Meine Liebe für Top 10-Listen ist vielleicht dem einen oder anderen schon aufgefallen, und auch wenn mir die Lust an James Bond-Listen etwas vergangen ist (vielleicht kommen da noch mehr), so möchte ich doch dieses Konzept weiterverfolgen. Nur einfach nicht mehr mit James Bond, sondern prinzipiell mit Filmen. Ich präsentiere Owleys Top 10. Und dabei setze ich auch ein bisschen auf euch, und eure Vorschläge, die ich nach bestem Wissen und Gewissen umzusetzen gedenke. Dabei gibt es keine Grenzen, seien das die zehn besten Sexszenen, oder Cameo-Auftritte von Stan Lee oder Liebeskomödien mit Anne Hathaway – ich werde mich ihrer annehmen. Hauptsache, Film.

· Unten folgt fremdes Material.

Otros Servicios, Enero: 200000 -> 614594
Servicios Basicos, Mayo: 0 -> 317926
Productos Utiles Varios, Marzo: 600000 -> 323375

Aktuell sind die zehn besten Superheldenfilme dran, wobei es mir schwerfiel, mich zu entscheiden, welcher Film besser ist – The Avengers oder The Dark Knight Rises. Darum habe ich beide einmal auf den selben Platz gesetzt. Das werde ich in Zukunft nicht mehr tun. Versprochen. Und die Liste setzt nicht auf Vollständigkeit. Viele Filme müssen erst noch, oder mal wieder gesichtet werden. Damit rechtfertige ich dann auch die Abwesenheit meines Lieblingshelden.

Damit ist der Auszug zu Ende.